The Ataribox *could* be a cool console, if it embraces retro. I have no interest in a 9th-Gen game system just because it happens to have the Atari name on it. What I *am* excited about is the possibility of a “what if” console, where imaginative game developers do a kind of speculative retro-future take on where 8-bit style games that Atari were known for in the 70s and 80s could have gone — a bit like what steampunk is to science fiction, the Ataribox could be to modern-retro gaming. Think an graphics processor constrained to 8-bit index color graphics, driven by a modern 3+GHz CPU with gigabytes of RAM instead of a few kilobytes, and beautiful (but limited-palette, low-fi) graphics without the sort of severe limitations such as sprites per line, etc.
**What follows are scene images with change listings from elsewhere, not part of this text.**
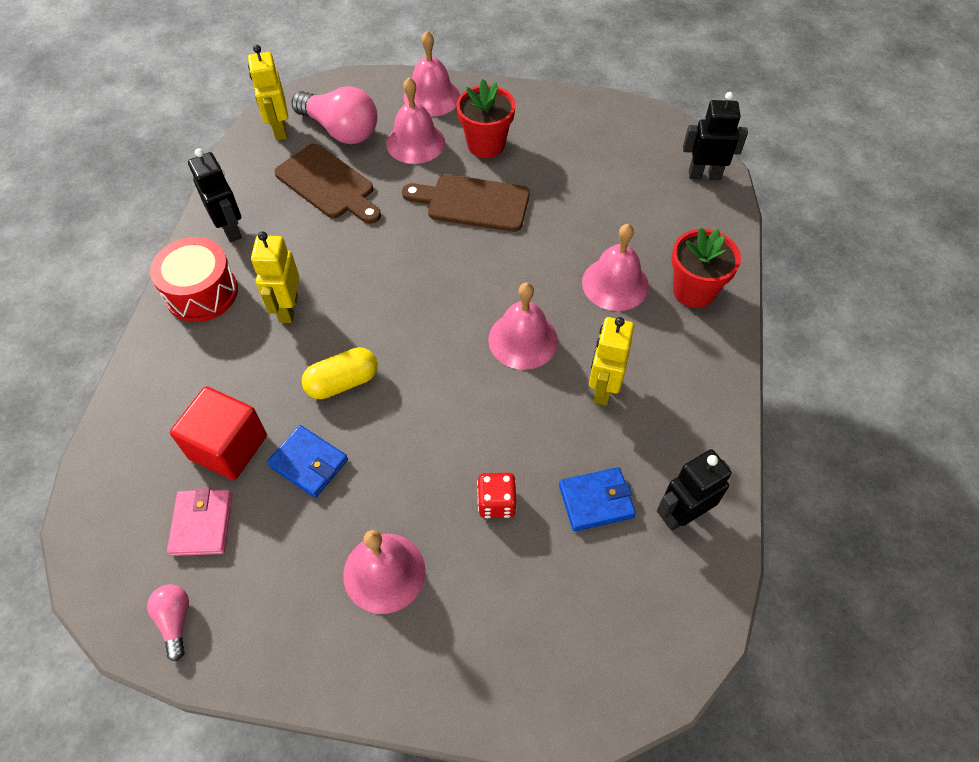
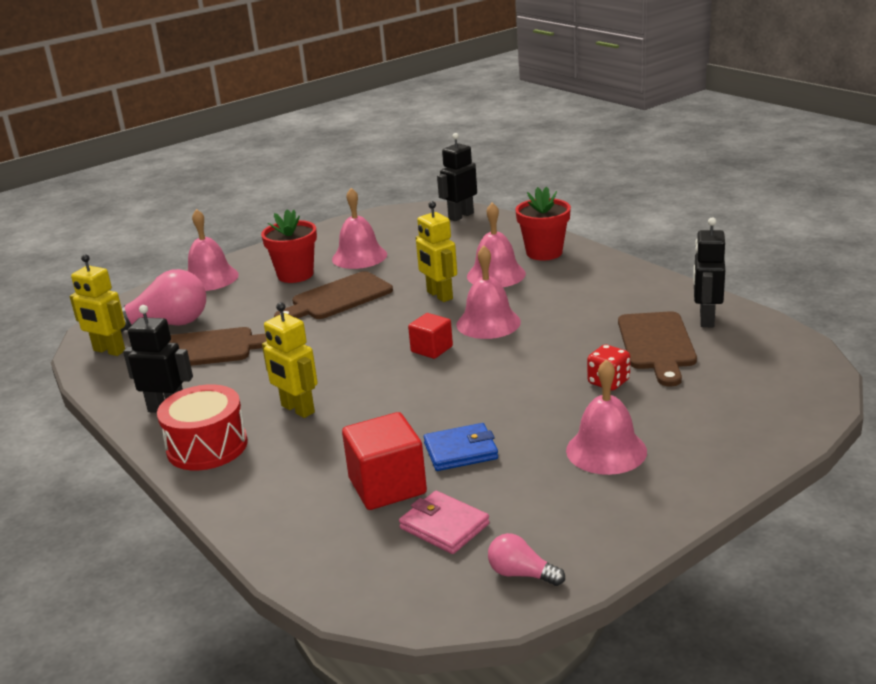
camera: 45 degrees left, 30 degrees down
yellow capsule [302,347,378,399] -> none
pink bell [386,78,445,164] -> pink bell moved to [332,188,387,269]
blue wallet [559,467,636,531] -> brown cutting board [618,311,697,387]
yellow robot [589,317,634,406] -> yellow robot moved to [416,201,457,302]
none -> red cube [408,313,453,359]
That’s kind of what I hope it turns out to be. I have no idea, but that would be cool and truly different. Not just another Xbox/PS with a Fuji logo, please.

A Pitfall III that looks and feels like Pitfall I and II, but has all kinds of cool new challenges would be kind of awesome. (Of course, we already have Spelunky… but that’s just it, there’s a ton of retro-inspired modern indie games that could feel right at home on a modern retro console. A few years ago, I had high hopes that the Ouya would be that console. I still think the concept has merit, but whether it can survive and thrive in the market is largely in doubt.)

The thing is, there’s no reason to design special hardware constraints into such a system; a designer can voluntarily impose any such constraints on themselves to produce “retro style” games. That’s what we do now, when we want to.

I’m interested in seeing what the AtariBox is, but my enthusiasm is held in reserve. Why? Simply because at this point we know nothing about it, and because everything about the history of the videogame industry strongly suggests that it’s unlikely to succeed at a level needed to support a large company, and small companies tend to fail.